[Document layout detection data]
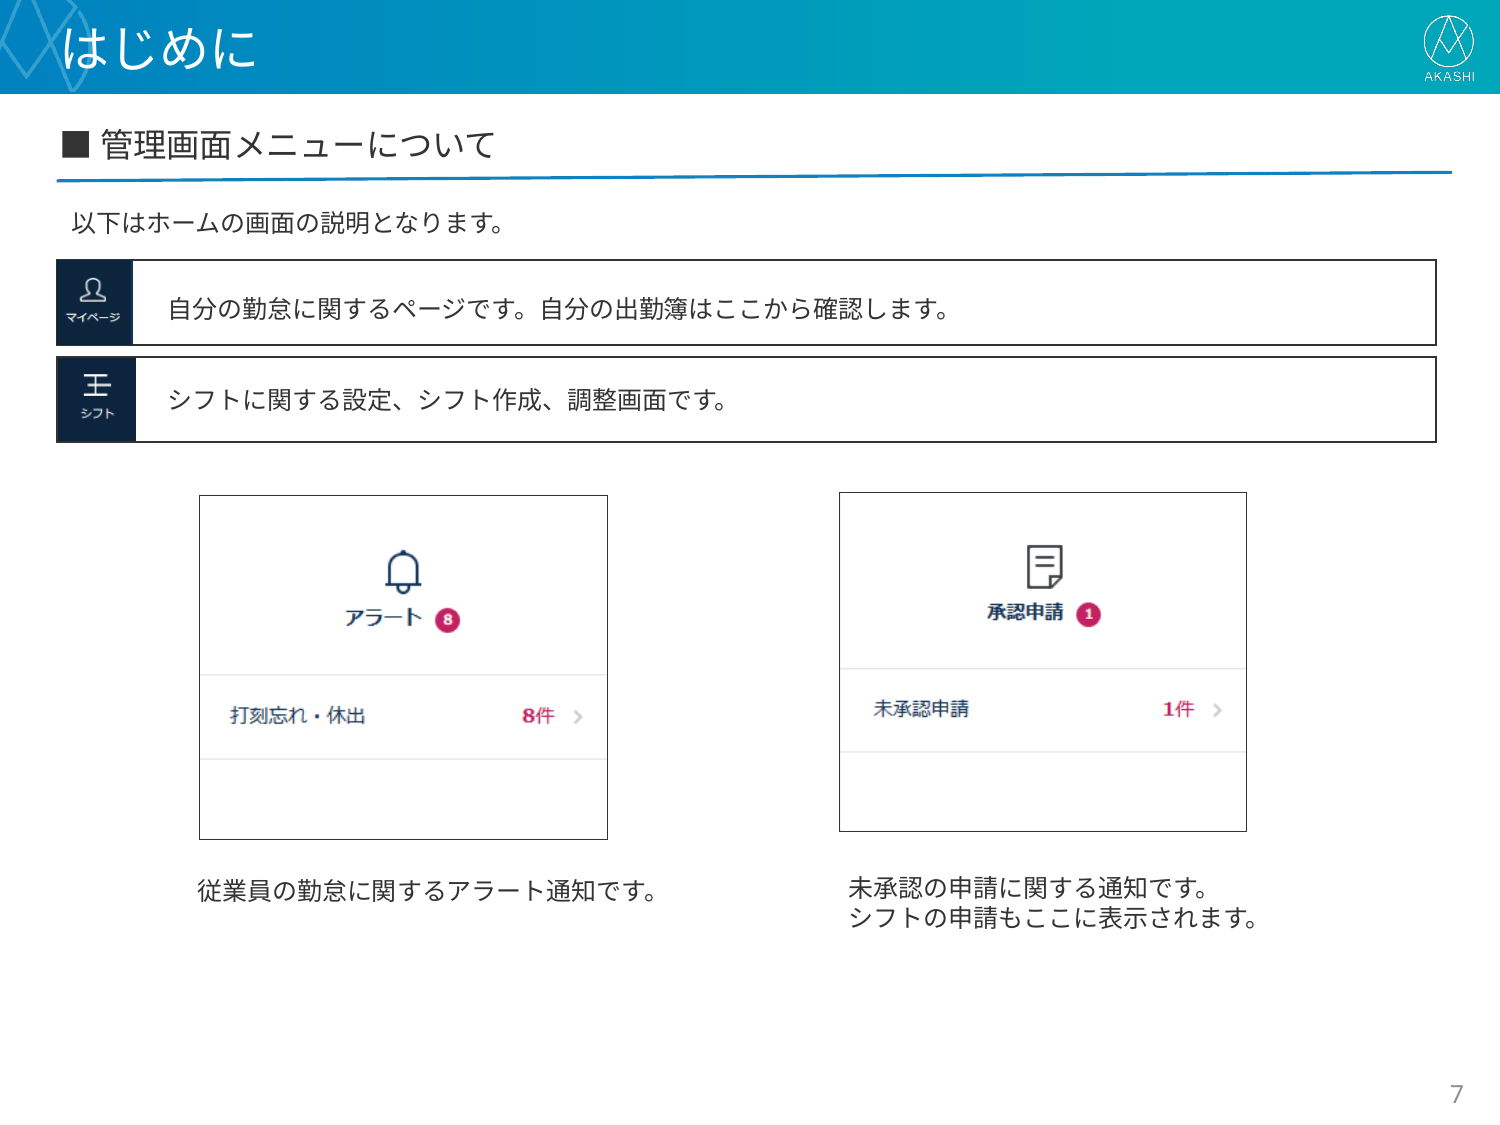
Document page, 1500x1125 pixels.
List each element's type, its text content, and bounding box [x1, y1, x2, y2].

text_box ■管理画面メニューについて [44, 116, 1022, 172]
text_box 以下はホームの画面の説明となります。 [56, 200, 1457, 246]
text_box [56, 356, 1437, 443]
title はじめに [44, 0, 1393, 92]
picture [58, 357, 136, 443]
text_box [56, 259, 1437, 346]
picture [839, 492, 1247, 832]
picture [199, 495, 608, 840]
slide_number 6 [1141, 1065, 1480, 1125]
text_box 未承認の申請に関する通知です。 シフトの申請もここに表示されます。 [833, 864, 1450, 940]
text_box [56, 172, 1452, 181]
picture [1416, 7, 1481, 89]
picture [56, 259, 133, 345]
text_box 従業員の勤怠に関するアラート通知です。 [182, 868, 799, 913]
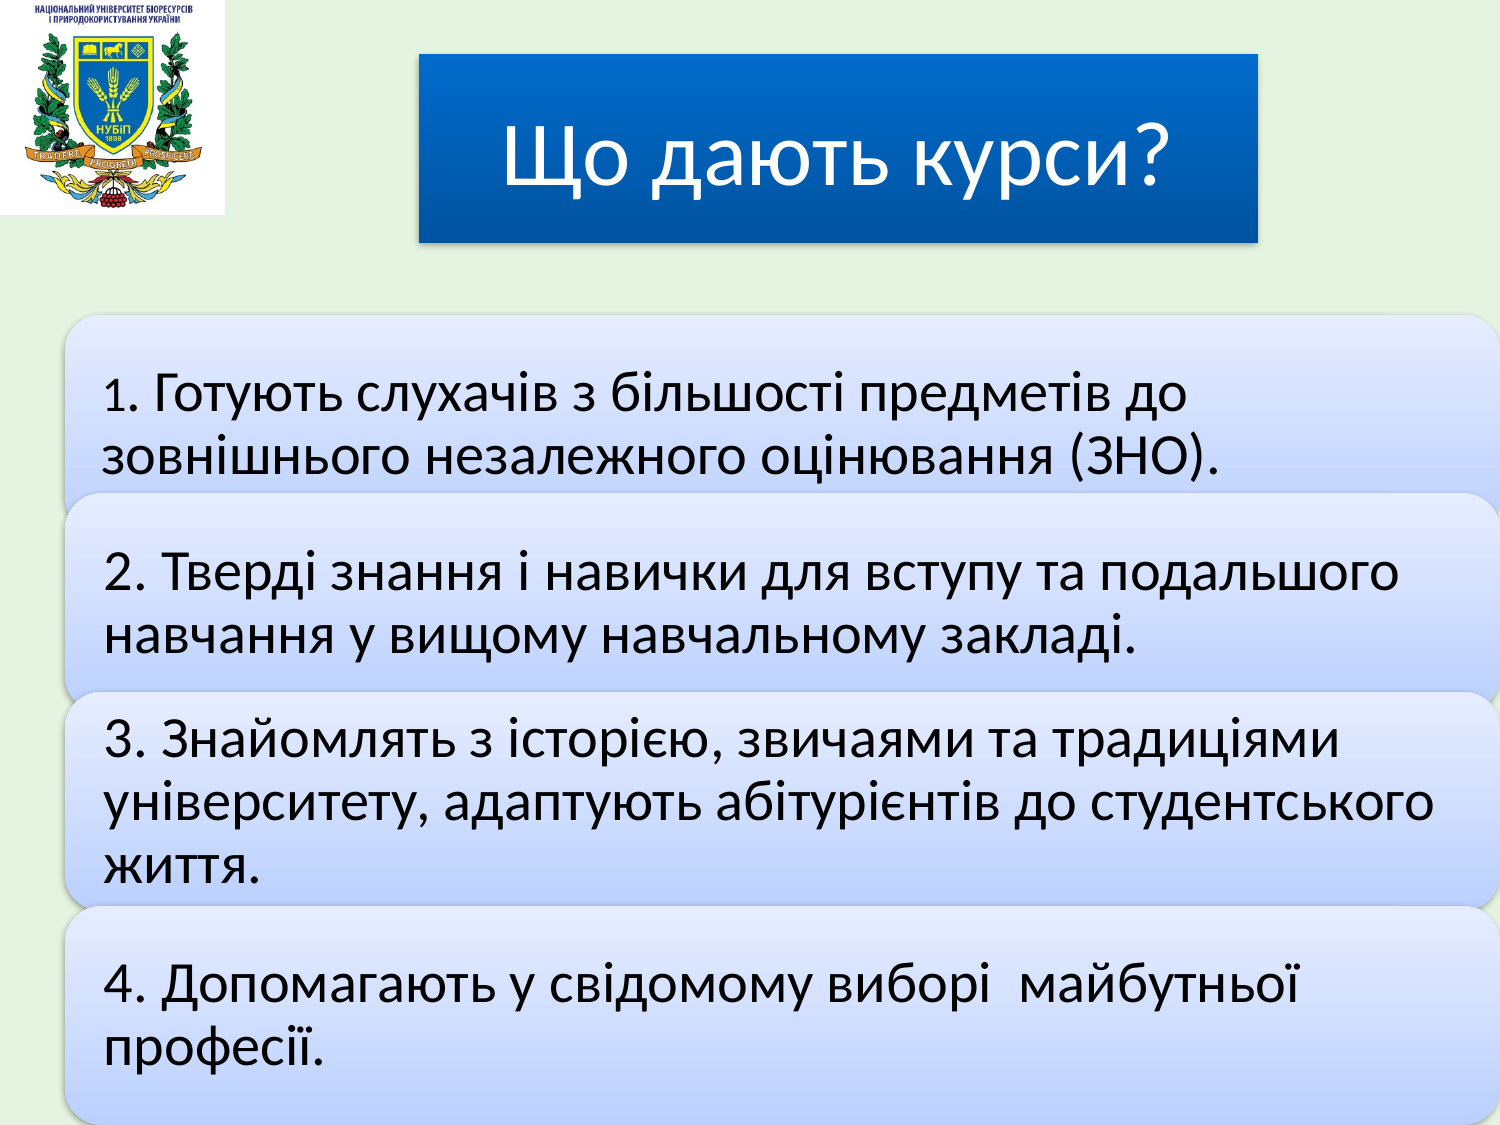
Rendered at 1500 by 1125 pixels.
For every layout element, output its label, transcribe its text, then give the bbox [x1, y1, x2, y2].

picture [0, 0, 225, 215]
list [64, 243, 1500, 1125]
title Що дають курси? [419, 54, 1258, 241]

◆ **What to produce**
Please extract exactly, and only, the lines from the line containing "Rendered at 1500 by 1125 pixels." through the last line of the records.

◆ **Final answer**
Rendered at 1500 by 1125 pixels.
For every layout element, output its label, transcribe its text, then give the bbox [x1, y1, x2, y2].

picture [0, 0, 225, 215]
list [64, 243, 1500, 1125]
title Що дають курси? [419, 54, 1258, 241]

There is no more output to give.